== Task description ==
Continue the forum thread of joke word definitions from the point where it stops.

== Document ==
________

9. Karmageddon: It's like, when everybody is sending off all these really bad vibes, right? And then, like, the Earth explodes and it's like, a serious bummer. 

10. Decafalon (n.): The grueling event of getting through the day consuming only things that are good for you. 

11. Glibido: All talk and no action. 

12. Dopeler effect: The tendency of stupid ideas to seem smarter when they come at you rapidly. 

13. Arachnoleptic fit (n.): The frantic dance performed just after you've accidentally walked through a spider web. 

14. Beelzebug (n.): Satan in the form of a mosquito, that gets into your bedroom at three in the morning and cannot be cast out.


----------



## Maidrite (Nov 18, 2005)

WOW all I can Say is , "BUCKY'S BACK in FULL SWING ".


----------



## cartwheelmac (Nov 18, 2005)

________

== Data excerpt ==

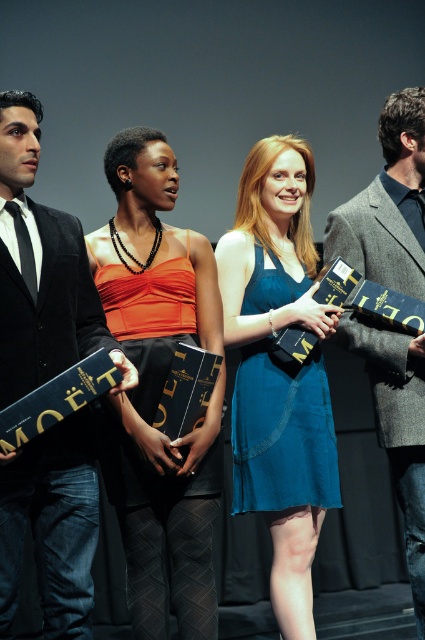
You are a photographer at an event and need to adjust the camera focus. The black suit at left and the teal denim dress at center are two subjects. How far apart are they in inches?

The black suit at left is 25.61 inches from the teal denim dress at center.

You are at a fashion show and need to decide which dress to approach first. There is an orange satin dress at center and a teal denim dress at center. Which one is closer to you?

The orange satin dress at center is closer to the viewer than the teal denim dress at center, so you should approach the orange satin dress at center first.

________

== Answer to the exercise ==
buckytom said:
			
		

> There was a tradesman, a painter named Bucky, who was very interested in making a penny where he could, so he often would thin down paint to make it go further.
> 
> As it happened, he got away with this for some time, but eventually, when his church decided to do a big restoration job on the painting of one of their biggest buildings. Bucky put in a bid, and because his price was so low, he got the job.
> 
> ...



We loved this joke buckytom!

Grace and Cameron


----------



## Raven (Nov 18, 2005)

buckytom said:
			
		

> 3. Reintarnation: Coming back to life as a hillbilly.



HEY!  I resemble that remark LOL! 



			
				buckytom said:
			
		

> 7. Hipatitis: Terminal coolness.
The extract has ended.